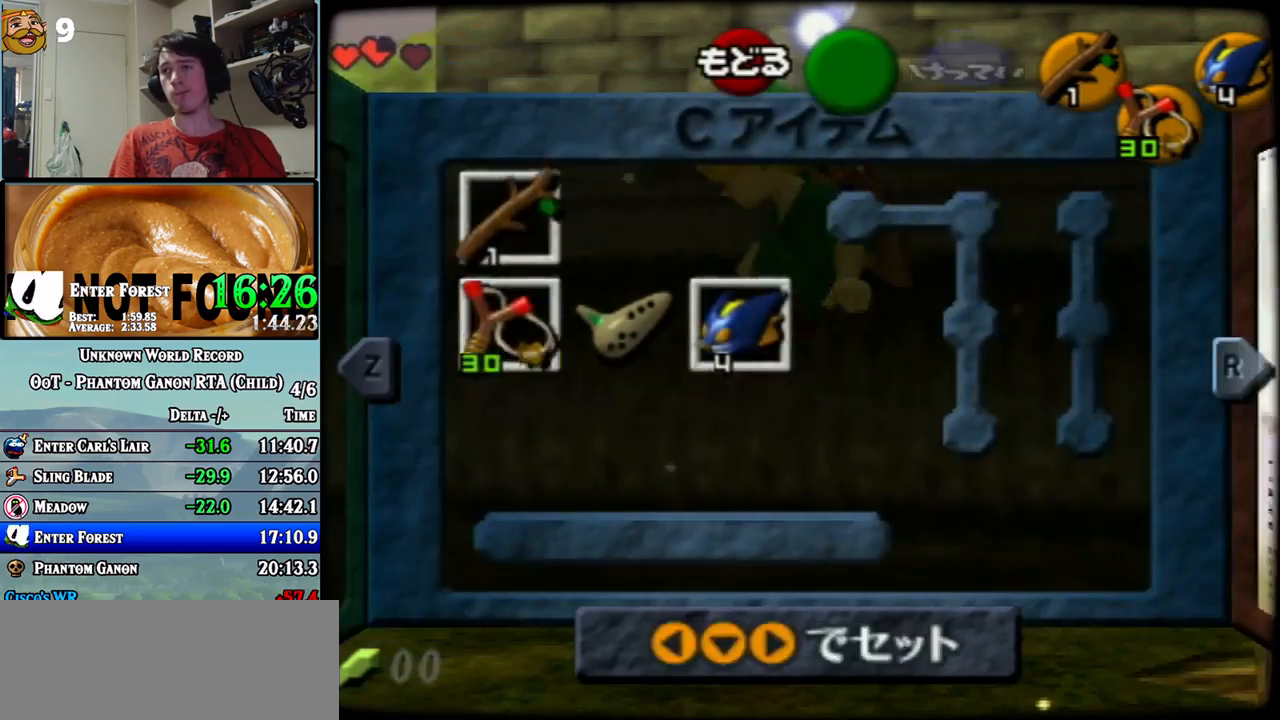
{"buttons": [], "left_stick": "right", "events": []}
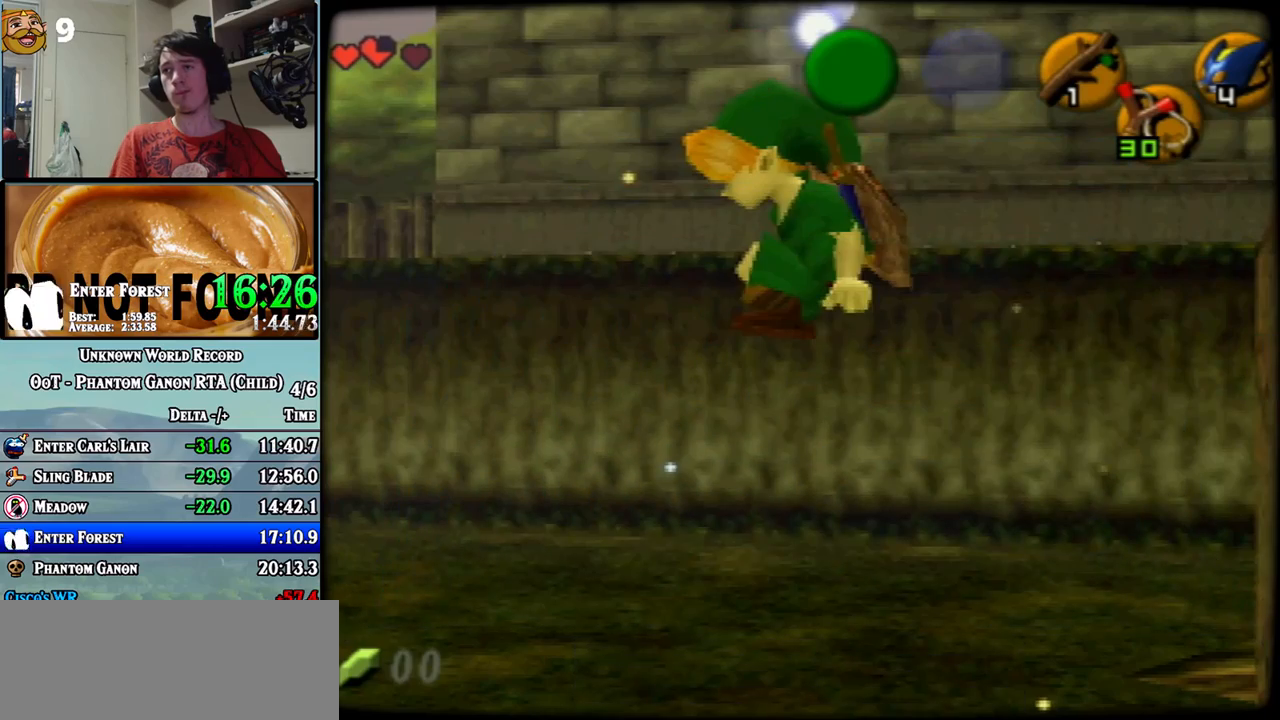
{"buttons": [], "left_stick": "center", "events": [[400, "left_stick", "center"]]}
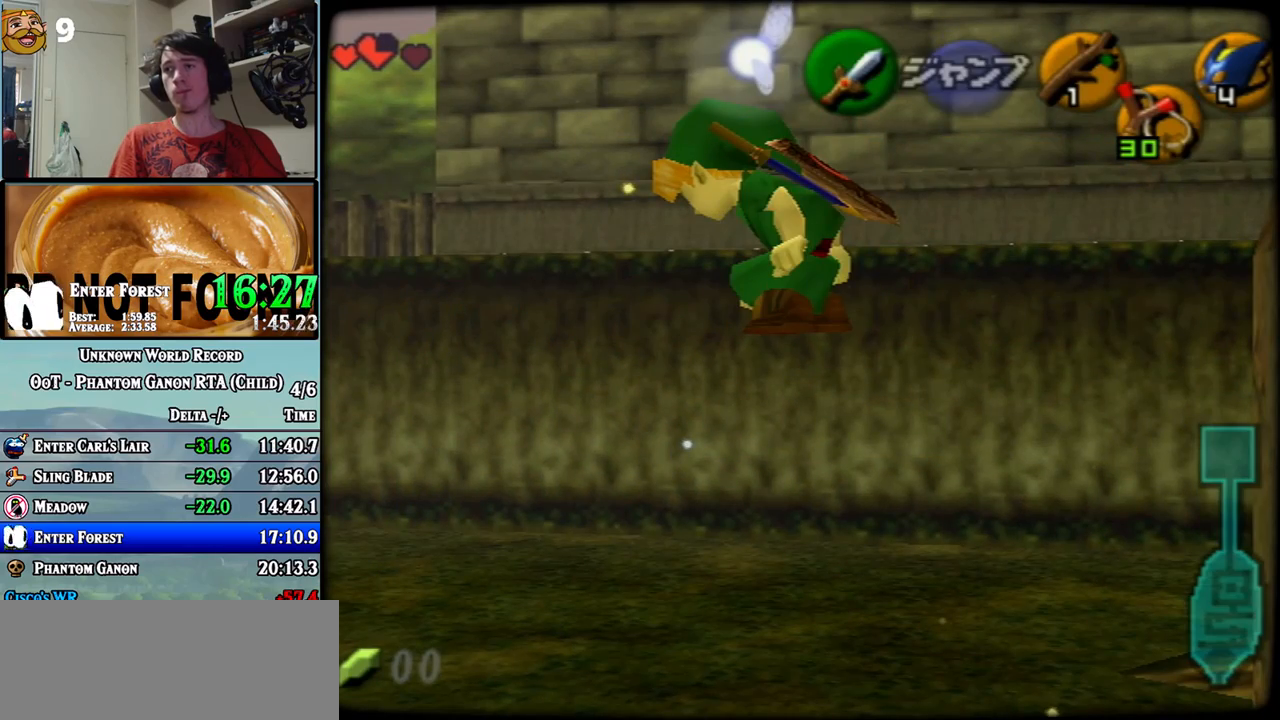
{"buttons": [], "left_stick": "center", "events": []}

____

Try it — Extract the full listing exactly, with the pictures left out.

Response area —
{"buttons": [], "left_stick": "right", "events": []}
{"buttons": [], "left_stick": "center", "events": [[400, "left_stick", "center"]]}
{"buttons": [], "left_stick": "center", "events": []}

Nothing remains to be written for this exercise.